Um rapaz da Reboleira



Querida Senhoras,

o Clube Literário da Amadora convidou João Ricardo Pedro (n. 1973), o engenheiro desempregado que venceu o Prémio Leya em 2011 com o seu romance de estreia, O Teu Rosto Será o Último, e acaba de publicar o segundo - Um Postal de Detroit - que estou a ler neste momento.

A história do engenheiro-desempregado-escritor é muito apelativa e foi (bem) aproveitada pelo marketing da editora. É uma espécie de conto de fadas moderno, para mim mais atraente do que as narrativas, exploradas até à náusea, das startups e do miúdo universitário que inventou uma app e ficou milionário de um dia para o outro. O empreendedorismo consegue ser tão chato e pouco romântico…

Como se a história não tivesse já atractivos suficientes, calha que JRP é um rapaz da Reboleira, o que é mencionado logo na primeira linha da biografia que consta da badana. Reparem que não se diz que ele é da Amadora. Amadora é bom mas Reboleira é melhor. Experimentemos outras alternativas: um rapaz da Venteira, um rapaz de Alfornelos, um rapaz da Brandoa (bom!), um rapaz da Buraca (demais)…

Sendo eu uma rapariga da Reboleira, e apenas um ano mais nova que JRP, fico entusiasmada com estes detalhes. Provavelmente, frequentámos as mesmas escolas, a Roque Gameiro e o Liceu (se calhar os Anexos), a mesma piscina, o pavilhão da Académica, o café ao lado do Liceu, as matinés do Lido e ele devia ir também aos jogos do Estrela. Reboleira, anos 80 e 90. Quase dá vontade de chorar.
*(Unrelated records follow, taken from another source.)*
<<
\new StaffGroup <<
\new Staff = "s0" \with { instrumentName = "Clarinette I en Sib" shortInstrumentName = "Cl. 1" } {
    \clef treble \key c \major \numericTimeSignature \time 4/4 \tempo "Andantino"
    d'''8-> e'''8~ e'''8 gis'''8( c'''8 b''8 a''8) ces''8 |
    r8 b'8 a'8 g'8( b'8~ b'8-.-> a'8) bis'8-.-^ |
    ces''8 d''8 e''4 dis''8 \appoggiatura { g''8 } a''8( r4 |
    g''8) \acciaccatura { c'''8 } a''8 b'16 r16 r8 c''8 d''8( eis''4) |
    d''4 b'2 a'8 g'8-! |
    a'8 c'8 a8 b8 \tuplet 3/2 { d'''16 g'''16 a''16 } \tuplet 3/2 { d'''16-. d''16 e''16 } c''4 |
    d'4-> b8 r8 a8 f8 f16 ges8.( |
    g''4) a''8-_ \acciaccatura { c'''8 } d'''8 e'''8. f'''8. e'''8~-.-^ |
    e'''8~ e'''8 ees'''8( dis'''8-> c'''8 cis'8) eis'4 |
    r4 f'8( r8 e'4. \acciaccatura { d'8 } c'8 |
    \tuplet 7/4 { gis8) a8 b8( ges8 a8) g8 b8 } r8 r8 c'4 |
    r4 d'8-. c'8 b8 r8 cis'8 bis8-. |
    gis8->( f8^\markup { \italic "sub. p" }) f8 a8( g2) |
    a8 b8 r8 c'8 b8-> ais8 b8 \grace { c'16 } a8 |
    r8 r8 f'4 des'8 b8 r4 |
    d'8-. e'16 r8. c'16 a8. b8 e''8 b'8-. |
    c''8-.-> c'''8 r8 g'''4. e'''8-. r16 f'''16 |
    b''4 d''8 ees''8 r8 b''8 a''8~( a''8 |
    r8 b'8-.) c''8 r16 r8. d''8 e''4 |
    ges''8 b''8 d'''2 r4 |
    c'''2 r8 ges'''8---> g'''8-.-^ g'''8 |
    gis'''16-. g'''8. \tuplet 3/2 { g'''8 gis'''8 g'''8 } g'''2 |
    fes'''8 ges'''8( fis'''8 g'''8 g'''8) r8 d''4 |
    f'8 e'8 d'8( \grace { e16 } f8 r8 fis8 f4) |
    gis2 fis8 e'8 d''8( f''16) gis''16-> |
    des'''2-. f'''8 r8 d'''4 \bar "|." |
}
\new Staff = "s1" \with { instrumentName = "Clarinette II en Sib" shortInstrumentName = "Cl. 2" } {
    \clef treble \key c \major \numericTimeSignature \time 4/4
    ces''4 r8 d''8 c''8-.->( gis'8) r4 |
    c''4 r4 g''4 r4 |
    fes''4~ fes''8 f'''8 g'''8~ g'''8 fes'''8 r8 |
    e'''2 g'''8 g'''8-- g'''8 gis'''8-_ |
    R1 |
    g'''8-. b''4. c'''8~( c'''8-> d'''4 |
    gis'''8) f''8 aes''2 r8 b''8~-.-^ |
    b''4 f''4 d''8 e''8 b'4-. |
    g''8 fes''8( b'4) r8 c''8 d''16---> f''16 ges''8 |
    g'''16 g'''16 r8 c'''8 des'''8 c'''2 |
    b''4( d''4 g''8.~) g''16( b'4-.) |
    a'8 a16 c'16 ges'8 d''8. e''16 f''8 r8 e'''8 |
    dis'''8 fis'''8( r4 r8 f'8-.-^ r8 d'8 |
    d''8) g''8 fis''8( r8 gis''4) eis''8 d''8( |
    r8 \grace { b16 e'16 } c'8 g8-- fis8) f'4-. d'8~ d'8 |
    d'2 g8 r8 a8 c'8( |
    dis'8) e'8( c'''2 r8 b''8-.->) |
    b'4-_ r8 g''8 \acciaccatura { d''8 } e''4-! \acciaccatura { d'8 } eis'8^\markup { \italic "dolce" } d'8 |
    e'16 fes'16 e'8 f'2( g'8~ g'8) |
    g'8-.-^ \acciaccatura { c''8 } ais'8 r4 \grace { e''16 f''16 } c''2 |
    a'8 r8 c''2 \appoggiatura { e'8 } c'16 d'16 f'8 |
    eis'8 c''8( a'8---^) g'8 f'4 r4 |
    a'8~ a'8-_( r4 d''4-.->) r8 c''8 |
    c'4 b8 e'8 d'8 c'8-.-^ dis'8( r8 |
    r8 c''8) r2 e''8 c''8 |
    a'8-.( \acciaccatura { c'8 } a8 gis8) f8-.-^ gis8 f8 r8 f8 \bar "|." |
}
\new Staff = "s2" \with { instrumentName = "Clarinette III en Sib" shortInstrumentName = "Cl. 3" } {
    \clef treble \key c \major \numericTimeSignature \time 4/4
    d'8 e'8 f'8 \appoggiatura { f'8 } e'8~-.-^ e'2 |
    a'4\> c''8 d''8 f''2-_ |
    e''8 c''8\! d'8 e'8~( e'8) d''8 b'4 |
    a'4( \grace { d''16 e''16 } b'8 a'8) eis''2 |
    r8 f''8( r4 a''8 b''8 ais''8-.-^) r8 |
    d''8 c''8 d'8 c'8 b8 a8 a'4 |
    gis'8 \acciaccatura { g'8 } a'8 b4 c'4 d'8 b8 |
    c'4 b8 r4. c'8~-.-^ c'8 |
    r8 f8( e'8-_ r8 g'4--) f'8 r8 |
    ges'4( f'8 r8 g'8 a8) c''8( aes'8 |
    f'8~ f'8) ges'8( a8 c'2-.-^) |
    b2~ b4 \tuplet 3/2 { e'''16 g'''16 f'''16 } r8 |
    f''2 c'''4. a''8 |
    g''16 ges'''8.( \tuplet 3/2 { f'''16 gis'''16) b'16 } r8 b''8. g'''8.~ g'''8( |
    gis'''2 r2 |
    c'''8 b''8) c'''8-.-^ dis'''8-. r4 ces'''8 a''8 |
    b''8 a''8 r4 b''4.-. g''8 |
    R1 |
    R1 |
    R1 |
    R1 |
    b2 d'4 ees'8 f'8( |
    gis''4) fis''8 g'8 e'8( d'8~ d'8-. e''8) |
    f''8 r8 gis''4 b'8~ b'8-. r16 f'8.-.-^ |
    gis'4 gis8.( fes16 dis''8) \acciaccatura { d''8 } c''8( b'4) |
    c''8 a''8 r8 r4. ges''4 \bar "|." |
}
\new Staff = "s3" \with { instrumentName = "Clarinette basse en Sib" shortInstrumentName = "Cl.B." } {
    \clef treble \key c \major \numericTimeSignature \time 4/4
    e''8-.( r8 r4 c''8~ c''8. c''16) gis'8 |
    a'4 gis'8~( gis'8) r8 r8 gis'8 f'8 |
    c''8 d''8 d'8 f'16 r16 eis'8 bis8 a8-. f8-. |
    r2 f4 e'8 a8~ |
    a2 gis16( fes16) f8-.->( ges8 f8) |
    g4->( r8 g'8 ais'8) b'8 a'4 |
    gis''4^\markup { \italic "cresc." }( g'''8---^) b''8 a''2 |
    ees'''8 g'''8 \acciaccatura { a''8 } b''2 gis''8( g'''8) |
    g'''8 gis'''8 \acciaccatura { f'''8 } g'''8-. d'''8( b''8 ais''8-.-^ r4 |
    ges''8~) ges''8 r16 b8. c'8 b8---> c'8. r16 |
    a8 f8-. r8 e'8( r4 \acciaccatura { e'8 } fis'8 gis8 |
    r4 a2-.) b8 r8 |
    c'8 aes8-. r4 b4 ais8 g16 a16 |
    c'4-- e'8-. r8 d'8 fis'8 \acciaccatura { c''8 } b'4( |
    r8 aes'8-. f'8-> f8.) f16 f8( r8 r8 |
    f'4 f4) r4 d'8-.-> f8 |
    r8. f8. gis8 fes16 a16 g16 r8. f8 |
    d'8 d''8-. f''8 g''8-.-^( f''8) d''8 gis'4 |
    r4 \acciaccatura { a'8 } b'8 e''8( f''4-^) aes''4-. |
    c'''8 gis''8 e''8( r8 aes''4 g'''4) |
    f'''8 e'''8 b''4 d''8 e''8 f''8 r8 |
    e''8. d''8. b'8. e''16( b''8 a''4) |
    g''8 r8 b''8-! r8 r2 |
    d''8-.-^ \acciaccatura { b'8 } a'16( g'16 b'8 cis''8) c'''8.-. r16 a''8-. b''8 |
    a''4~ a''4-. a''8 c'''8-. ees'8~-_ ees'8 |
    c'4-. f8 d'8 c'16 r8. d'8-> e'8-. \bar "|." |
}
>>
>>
Não costumo ligar muito à biografia dos escritores nem me importa especialmente saber se são pessoas afáveis, de bom trato. Quer dizer, são bons escritores (se o forem) mas não têm obrigação de ser boas pessoas. Mas neste caso foi com um misto de curiosidade e receio que me dirigi à Biblioteca Municipal Piteira Santos para ouvir JRP de viva voz.

O conto de fadas é tão bom que o moço não só é, como parece mesmo um rapaz da Reboleira. Peneiras, nenhumas. Pose descontraída mas não blasé, uma franqueza no rosto, uma disponibilidade sincera para escutar e falar numa sala com a meia-dúzia de gatos-pingados do costume.
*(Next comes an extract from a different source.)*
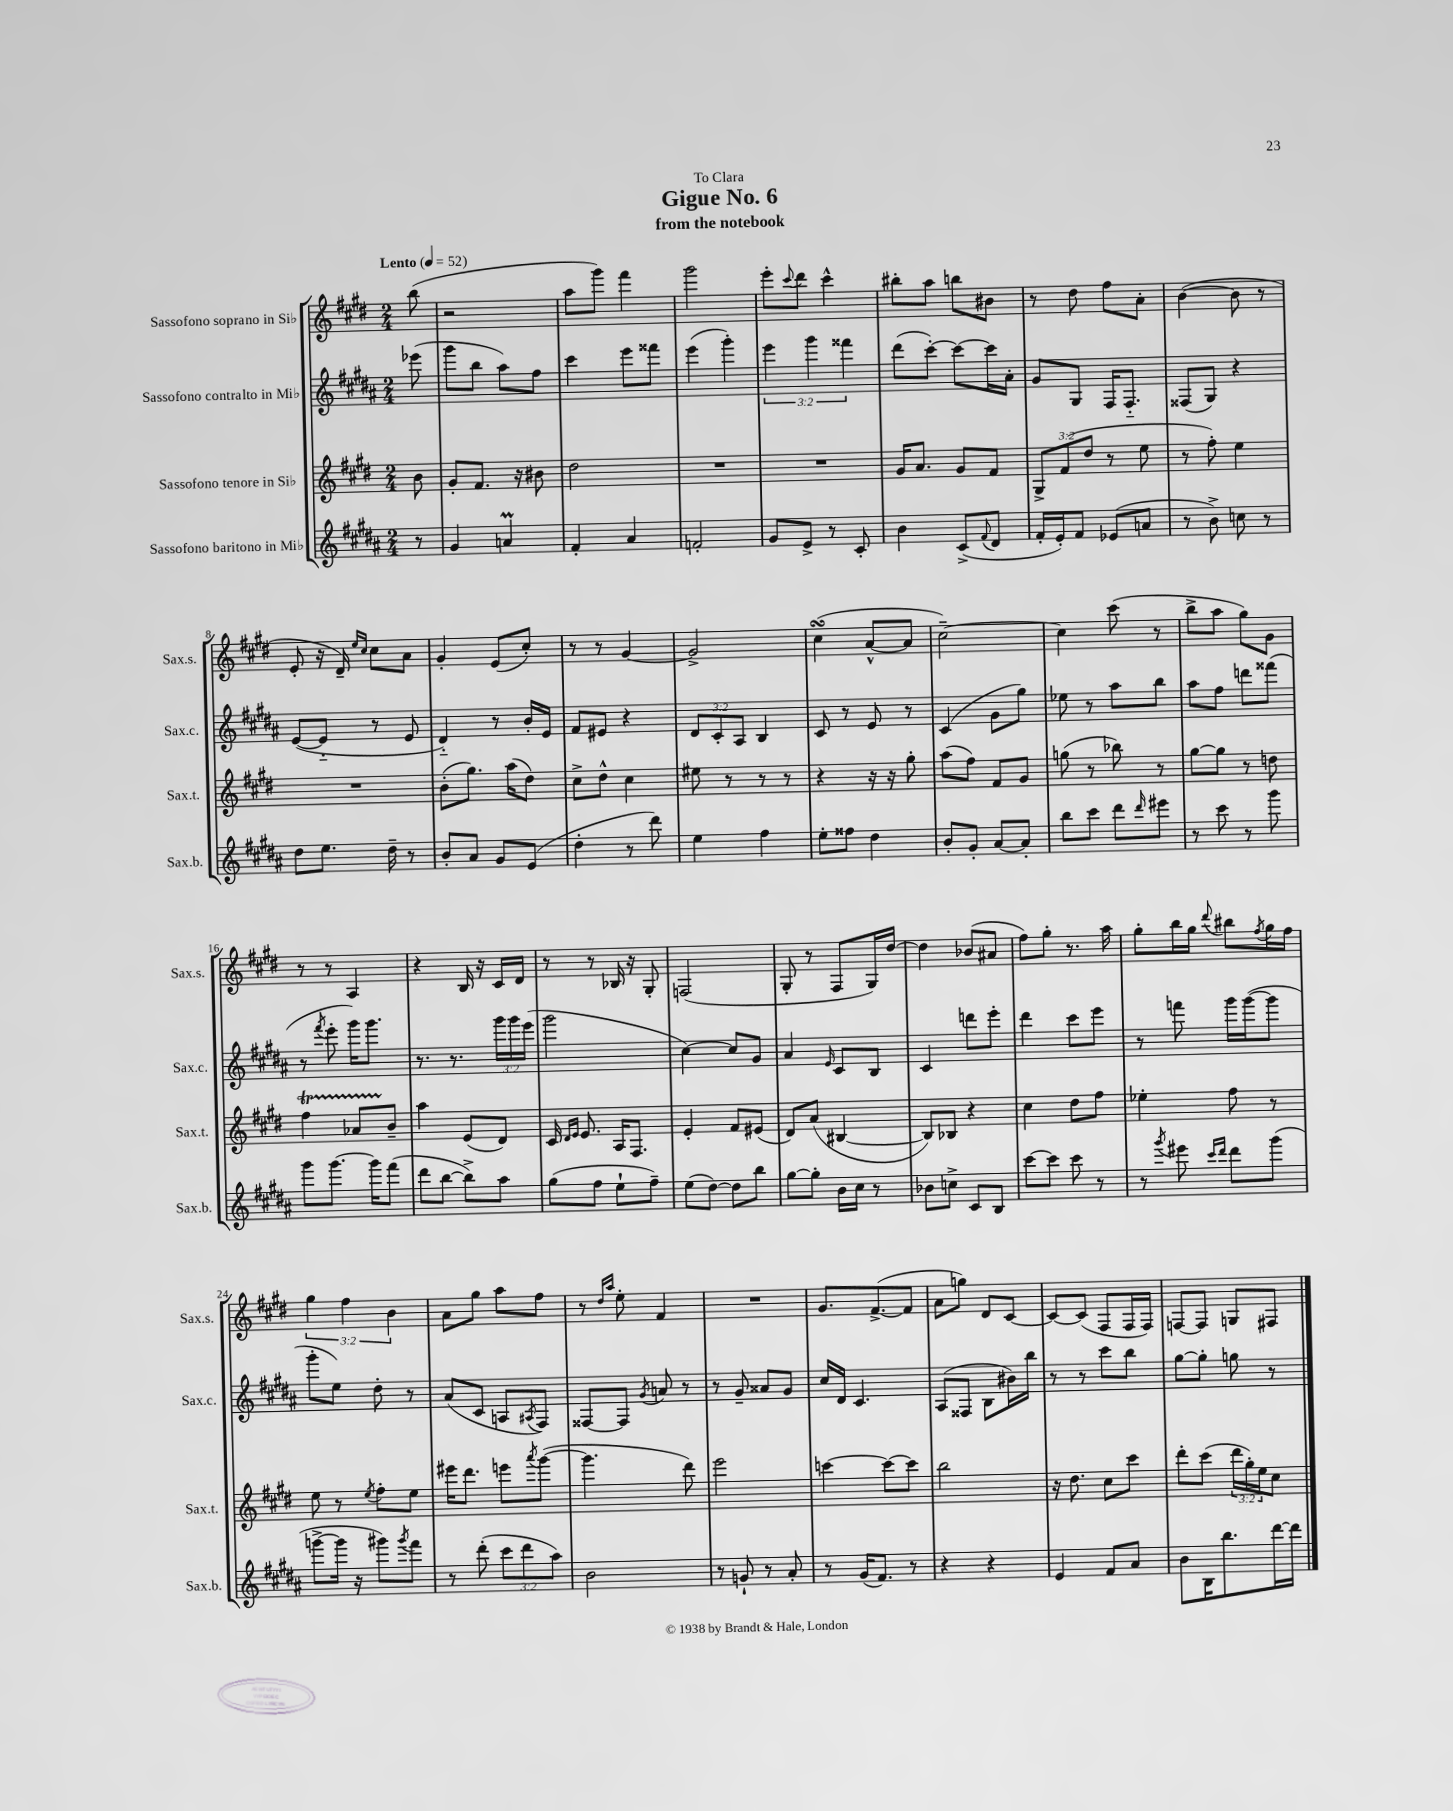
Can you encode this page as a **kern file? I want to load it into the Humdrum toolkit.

Por muito que queira intervir nestas sessões, normalmente não o faço por timidez ou pudor. Mas o sorriso honesto de JRP deu-me coragem e, além disso, estou muito envolvida com o livro e trazia uma passagem sublinhada, caso a oportunidade surgisse.

Noventa páginas após o início do livro (92 para ser precisa) o narrador dirige-se ao leitor pela primeira vez, interpelando-o. Isto pôs-me em estado de alerta. Se durante 90 páginas esse recurso não foi utilizado, porquê empregá-lo nesta altura? Quase suspendo a respiração, sei que estou prestes a ler alguma coisa muito intensa.

JRP confirma que se lembra do local e da hora exacta em que escreveu esse parágrafo e da sensação de felicidade que o preencheu ao completá-lo. Sentiu que tinha atingido ali qualquer coisa importante, uma emoção verdadeira. O trecho é tão intenso que depois de o ler fiquei uns bons minutos a reviver aquela memória.

[Trinta anos depois, o narrador recorda o último Verão que passou com a sua irmã Marta, antes de ela desaparecer. Ele era então um miúdo de 10 anos, feliz por receber atenção da irmã quando esta, saída do mar, sacudia sobre a sua barriga os cabelos molhados e salgados].

“Querido leitor, se chegaste até aqui talvez já me conheças o suficiente para poderes supor o quanto me custa interromper o curso da narrativa e dirigir-me a ti nestes termos; se o faço é apenas para que não restem dúvidas entre nós de que estes foram os instantes mais felizes que experimentei na vida, e que ainda hoje, passados trinta anos, sinto os pingos frios de água salgada a caírem sobre mim. E que mesmo na penumbra do quarto onde agora me encontro, oiço o barulho do fecho-éclair correndo ao longo das costas de Marta e vejo o seu corpo emergir, húmido, dourado pelo sol, de baixo do fato de neopreno – primeiro os ombros, os braços; depois os seios, a barriga, as ancas, as nádegas, as coxas. As pernas – uma harmonia perfeita de músculos e ossos, e sinto uma emoção tão grande, querido leitor, que me apetece gritar à praia inteira que ela é minha irmã!”